雖然不舍得,許氏打發辛夷快走,叮囑她就和什麽都發生過那樣去給老爺太太請安。

回去的這一路,辛夷腦子裏繼續收索關于許氏的記憶,她是這府裏最溫柔的女人,賢良淑德的典範。

女人太懂事,男人自然不大珍惜。

辛夷回了屋子繼續把玩着戒指,這一會兒功夫多了許多郵件。

餘額已經是九千八百五十一了,菜單也被團團換成簡體中文。

她給自己買了個乳膠枕,又選了一套睡衣。

正好完成隐藏任務探望生母得的十個金幣被花完,辛夷躺在新枕頭上養會兒精神。

原主這身子骨屬于亞健康狀态,這一路累得可是她自己。

辛夷得小丫頭傍晚才揉着胳膊回來,試探着叫了聲:“姑娘,您醒了沒?太太罰奴婢去磨米,今天最後一天刑滿釋放了。”

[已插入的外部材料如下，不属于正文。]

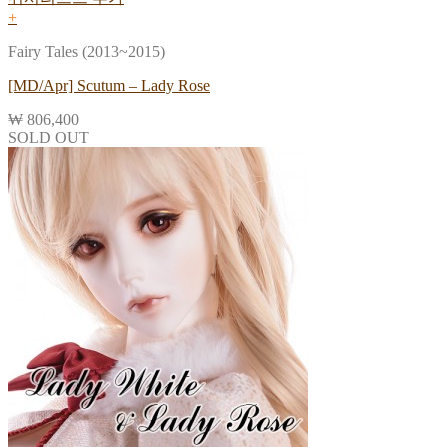
+
Fairy Tales (2013~2015)
[MD/Apr] Scutum – Lady Rose
₩
806,400
SOLD OUT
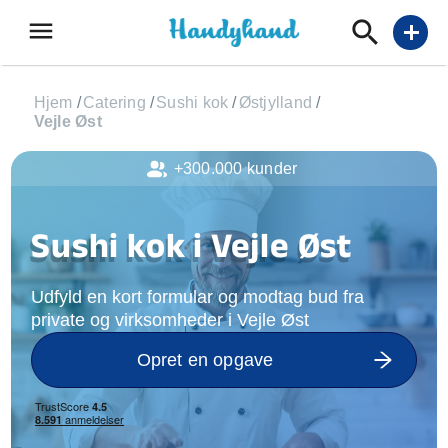
menu
add
Hjem
/
Catering
/
Sushi kok
/
Østjylland
/
Vejle Øst
+300.000 kunder
Sushi kok i Vejle Øst
Udfyld en kort formular og modtag bud fra
private og virksomheder i Vejle Øst
Opret en opgave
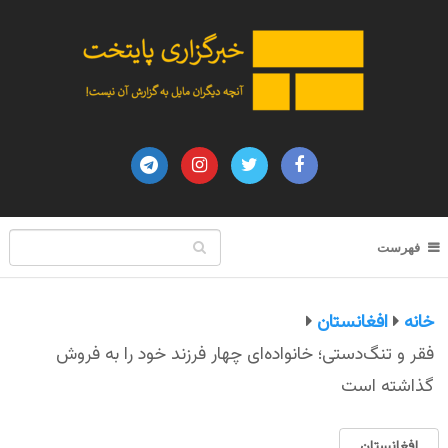
فهرست
خانه
افغانستان
فقر و تنگ‌دستی؛ خانواده‌ای چهار فرزند خود را به فروش
گذاشته است
افغانستان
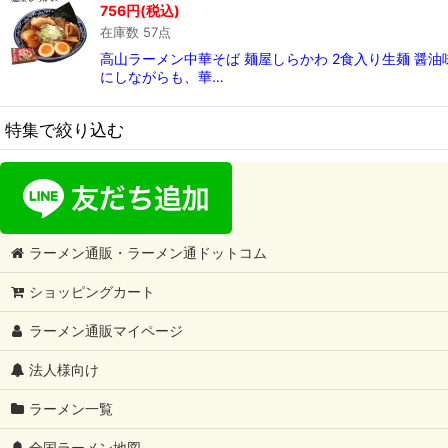
756
円
(税込)
在庫数 57点
高山ラーメン中華そば 麺屋しらかわ 2食入り生麺 醤
にしながらも、華…
特集で絞り込む
ご当地ラーメン1箱2食入
ご当地ラーメン1箱3食入
ラーメン通販・ラーメン通ドットコム
ご当地ラーメン1箱4食入
ショッピングカート
〜2999円セット
ラーメン通販マイページ
3000円〜3999円セット
法人様向け
4000円〜4999円セット
ラーメン一覧
5000円以上セット
全国ラーメン地図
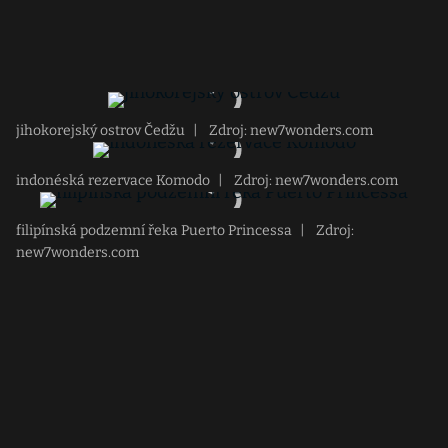
jihokorejský ostrov Čedžu
|
Zdroj: new7wonders.com
indonéská rezervace Komodo
|
Zdroj: new7wonders.com
filipínská podzemní řeka Puerto Princessa
|
Zdroj:
new7wonders.com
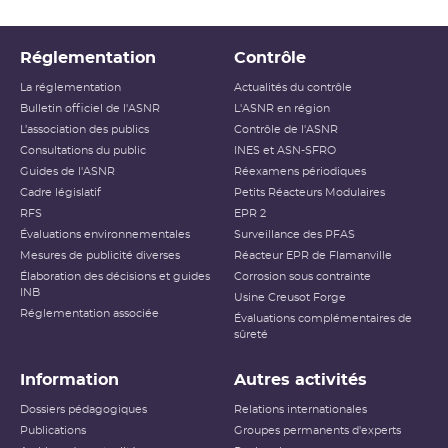
Réglementation
Contrôle
La réglementation
Actualités du contrôle
Bulletin officiel de l'ASNR
L'ASNR en région
L’association des publics
Contrôle de l'ASNR
Consultations du public
INES et ASN-SFRO
Guides de l'ASNR
Réexamens périodiques
Cadre législatif
Petits Réacteurs Modulaires
RFS
EPR 2
Évaluations environnementales
Surveillance des PFAS
Mesures de publicité diverses
Réacteur EPR de Flamanville
Élaboration des décisions et guides
Corrosion sous contrainte
INB
Usine Creusot Forge
Réglementation associée
Évaluations complémentaires de
sûreté
Information
Autres activités
Dossiers pédagogiques
Relations internationales
Publications
Groupes permanents d'experts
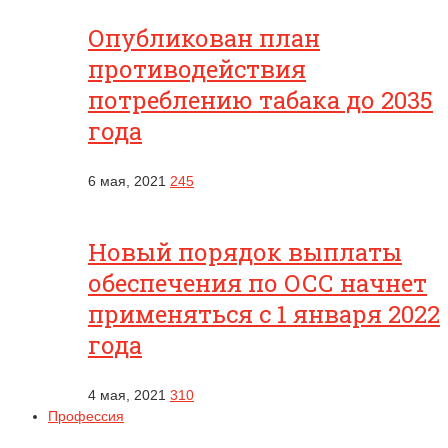
Опубликован план
противодействия
потреблению табака до 2035
года
6 мая, 2021
245
Новый порядок выплаты
обеспечения по ОСС начнет
применяться с 1 января 2022
года
4 мая, 2021
310
Профессия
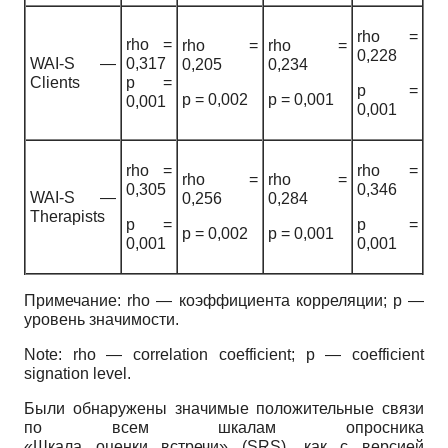
rho =
rho =
rho =
rho =
0,228
WAI-S —
0,317
0,205
0,234
Clients
p =
p =
p = 0,002
p = 0,001
0,001
0,001
rho =
rho =
rho =
rho =
0,305
0,346
WAI-S —
0,256
0,284
Therapists
p =
p =
p = 0,002
p = 0,001
0,001
0,001
Примечание: rho — коэффициента корреляции; p —
уровень значимости.
Note: rho — correlation coefficient; p — coefficient
signation level.
Были обнаружены значимые положительные связи
по всем шкалам опросника
«Шкала оценки встречи» (SRS), как с версией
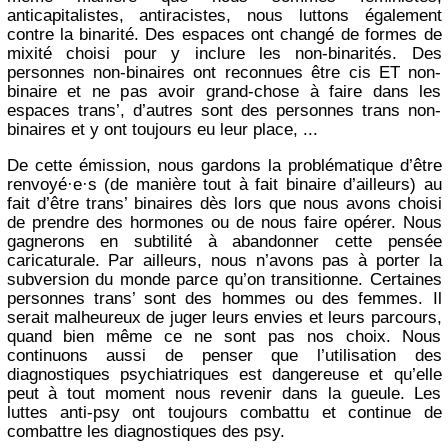
anticapitalistes, antiracistes, nous luttons également
contre la binarité. Des espaces ont changé de formes de
mixité choisi pour y inclure les non-binarités. Des
personnes non-binaires ont reconnues être cis ET non-
binaire et ne pas avoir grand-chose à faire dans les
espaces trans’, d’autres sont des personnes trans non-
binaires et y ont toujours eu leur place, ...
De cette émission, nous gardons la problématique d’être
renvoyé·e·s (de manière tout à fait binaire d’ailleurs) au
fait d’être trans’ binaires dès lors que nous avons choisi
de prendre des hormones ou de nous faire opérer. Nous
gagnerons en subtilité à abandonner cette pensée
caricaturale. Par ailleurs, nous n’avons pas à porter la
subversion du monde parce qu’on transitionne. Certaines
personnes trans’ sont des hommes ou des femmes. Il
serait malheureux de juger leurs envies et leurs parcours,
quand bien même ce ne sont pas nos choix. Nous
continuons aussi de penser que l’utilisation des
diagnostiques psychiatriques est dangereuse et qu’elle
peut à tout moment nous revenir dans la gueule. Les
luttes anti-psy ont toujours combattu et continue de
combattre les diagnostiques des psy.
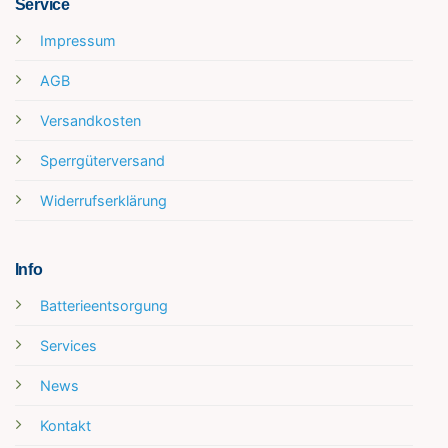
Service
Impressum
AGB
Versandkosten
Sperrgüterversand
Widerrufserklärung
Info
Batterieentsorgung
Services
News
Kontakt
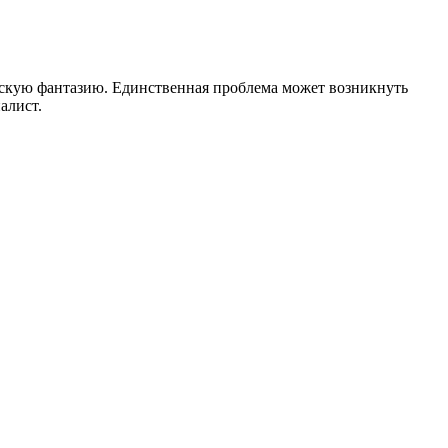
скую фантазию. Единственная проблема может возникнуть
алист.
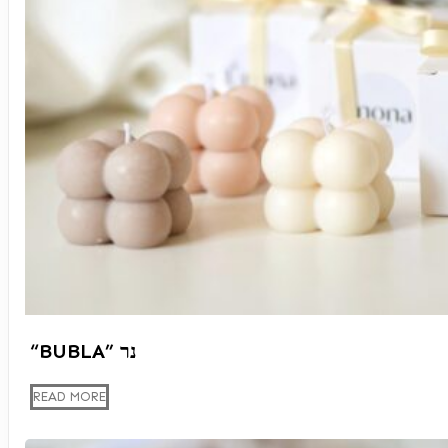
“BUBLA” נר
READ MORE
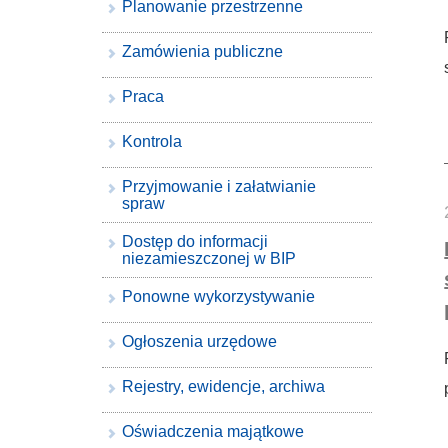
Planowanie przestrzenne
Zamówienia publiczne
Praca
Kontrola
Przyjmowanie i załatwianie
spraw
Dostęp do informacji
niezamieszczonej w BIP
Ponowne wykorzystywanie
Ogłoszenia urzędowe
Rejestry, ewidencje, archiwa
Oświadczenia majątkowe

小丫頭端了碗粥就過來喂辛夷,見她睜着眼睛歡喜地一蹦說:“姑娘您醒了,太好了。”

歡喜過了頭,粥灑了一被子,小丫頭又哭道:“奴婢該死,姑娘若是不嫌棄,吃奴婢的糙米粥吧。”

她可不敢再去廚房替姑娘要一碗,只能把自己的粥端給姑娘,反正她家姑娘性子好。

辛夷嘗了一口問丫頭:“你吃什麽?”

小丫頭郁悶地說:“奴婢沒當好差,自然不配吃東西。”

辛夷把一碗粥倒出來給小丫頭一半兒,打發她去拿醬菜,又從戒指裏花了兩個金幣買了兩個至尊鳕魚堡。

遞給丫頭一個,倆人糙米粥就着漢堡包,吃得小丫頭兩眼冒光。

連連追問這麽好吃的東西哪裏來的。

揉着腦袋的辛夷開始默默地編,若是說仙女姐姐給的不知這丫頭信不?要不田螺姑娘來給做的?

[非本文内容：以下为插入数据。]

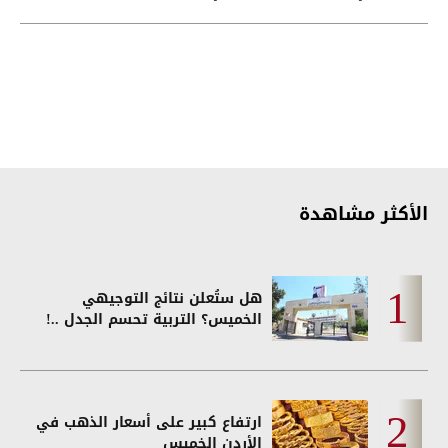
هرمز
الأكثر مشاهدة
هل ستُعلن نتائج التوجيهي
الخميس؟ التربية تحسم الجدل ..!
ارتفاع كبير على أسعار الذهب في
الأردن الخميس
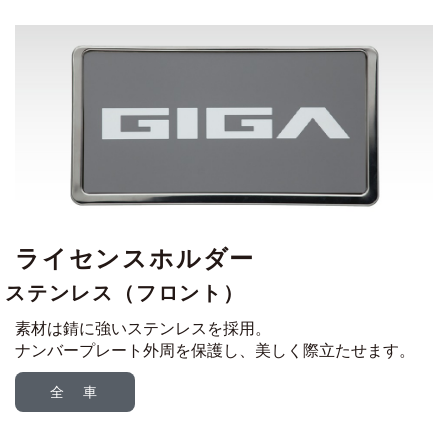
ライセンスホルダー
ステンレス（フロント）
素材は錆に強いステンレスを採用。
ナンバープレート外周を保護し、美しく際立たせます。
全 車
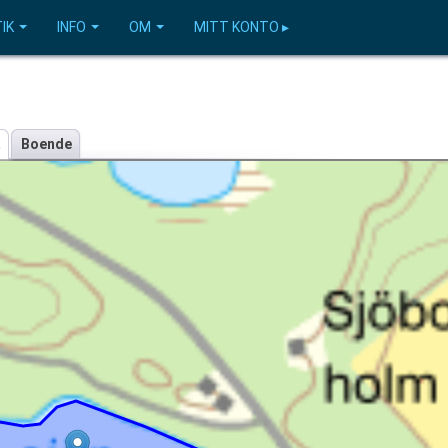
IK
INFO
OM
MITT KONTO ▸
a
Boende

正在她愁得不知說什麽的時候,小丫頭偷偷看着她的臉色,突然跪下哭道:“奴婢知道錯了,再也不敢和主子無禮。”

納尼???

心說得對這傻丫頭好些,辛夷示意她起來吃飯。

這丫頭就是話太多,一會兒說姑娘昏睡了八天豆豆很擔心,太太白天又罰她磨米不讓伺候姑娘,一會兒說姑娘卧床期間一天分例減成三碗白粥,菜都不給。

辛夷頭大,安慰她說:“我好了,豆豆去收拾了咱們睡。”

事實上昏睡了一周的辛夷根本就不困,系統時間剛過零點她嘗試着喊:“團團,睡沒?咱聊點免費的。”

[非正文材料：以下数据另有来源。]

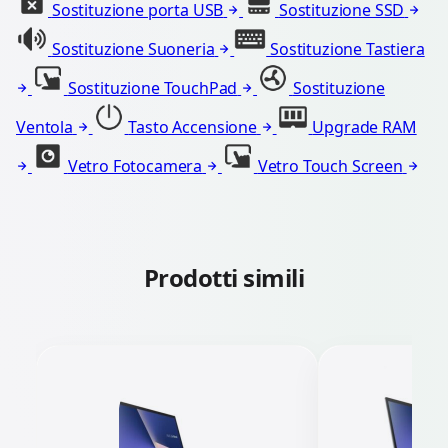
Sostituzione porta USB
Sostituzione SSD
Sostituzione Suoneria
Sostituzione Tastiera
Sostituzione TouchPad
Sostituzione
Ventola
Tasto Accensione
Upgrade RAM
Vetro Fotocamera
Vetro Touch Screen
Prodotti simili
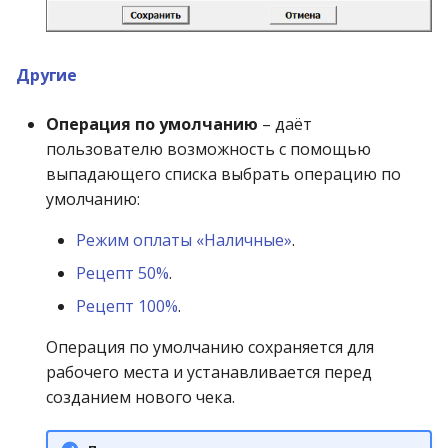
Другие
Операция по умолчанию
– даёт
пользователю возможность с помощью
выпадающего списка выбрать операцию по
умолчанию:
Режим оплаты «Наличные»
.
Рецепт 50%
.
Рецепт 100%
.
Операция по умолчанию сохраняется для
рабочего места и устанавливается перед
созданием нового чека.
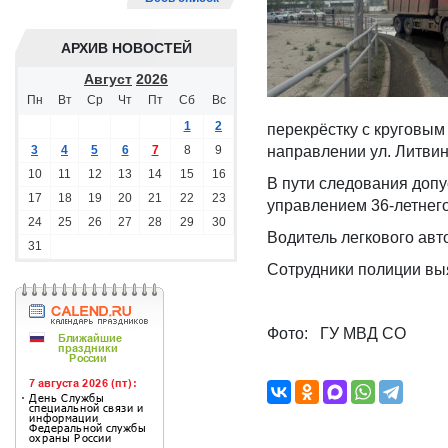
АРХИВ НОВОСТЕЙ
Август
2026
Пн
Вт
Ср
Чт
Пт
Сб
Вс
1
2
перекрёстку с круговым
3
4
5
6
7
8
9
направлении ул. Литвин
10
11
12
13
14
15
16
В пути следования допу
17
18
19
20
21
22
23
управлением 36-летнего
24
25
26
27
28
29
30
Водитель легкового авт
31
Сотрудники полиции вы
Фото: ГУ МВД СО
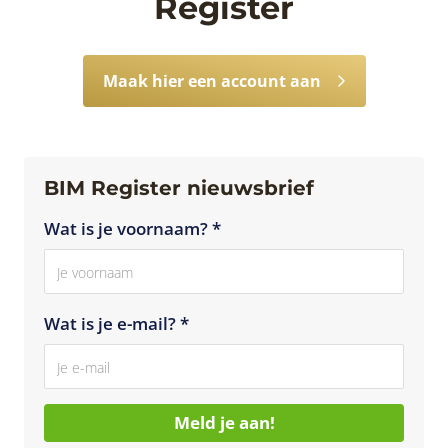
Register
Maak hier een account aan
BIM Register nieuwsbrief
Wat is je voornaam? *
Wat is je e-mail? *
Meld je aan!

團團慵懶的聲音傳來:“辛美人,你都當我是個屁,為什麽不把我放了?人家也是要睡美容覺的好不?”

辛夷壞笑着說:“你睡吧,明早把賺取金幣方案郵件給我。”

這會兒整個辛家靜悄悄的,睡不着的辛夷小心翼翼開了門出去,恐怕吵醒她那可憐的小丫頭豆豆。

在明處繁花似錦的辛家這會兒完全籠罩在夜色裏,內院已經鎖了門。

除了上夜的房裏亮着一抹昏黃,其餘的地方一片黑暗。

假山那邊兒傳來隐隐約約的聲音,夾雜着低微的:“心肝兒寶貝兒”亂叫。

再邁幾步過去,已經清楚地聽見那重體力勞動才有的呼吸聲,辛夷瞬間明白原來古人喜歡戶外這種調調兒。

她還沒有偷窺的愛好,趕緊躲過假山打算繞路回去。

只是偷歡的人已經難舍難分的告別了,躲在樹後的辛夷僅僅借着月色看見那女人右左手背上有一只蝴蝶刺青。

目送這對野鴛鴦離去,辛夷捂嘴竊笑。

這種感覺倒像是大學時和幾個舍友躲在一個被窩裏偷看島國愛情動作浪漫故事片。

這個該死的地方除了空氣好,實在是沒什麽優點。

氣也透過了,她伸個懶腰回屋睡覺。

第二天在小丫頭催促下,辛夷只得勉為其難給老爺太太請安去,這樣的好處就是她的所謂病號飯能恢複成主子姑娘的分例。

奴才只有一碗糙米粥,只有主子用過賞些剩飯剩菜。

看着自己面黃肌瘦的小丫鬟豆豆,辛夷忽然生出一股使命感。

流落異鄉的人最脆弱,小丫頭正用兩個杯子為她晾一點溫度合适的漱口水。

為了那杯溫暖的水,辛夷覺得自己該讓她吃飽穿暖。

出了房門走在路上只見稀薄的晨霧像是從荷塘的漣漪中蕩漾出來的。

五姑娘已經把搜集來的露珠烹茶奉給了老爺,這會兒正叽叽喳喳和老爺湊趣。

見辛夷進來,她假裝親熱打起簾子叫句:“四姐姐早。”

這丫頭仗着老爺的寵愛,手腕子籠着赤金的镯子,上面的鑽石顆顆都像蓮子那麽大。

辛夷沖着這位妹妹笑笑,盡量标準的行禮柔聲說:“請老爺安。”

聽着那位“嗯”一聲,辛夷站起跟老爺身邊那尖下巴,削肩膀的杜姨娘問好說:“姨娘早。”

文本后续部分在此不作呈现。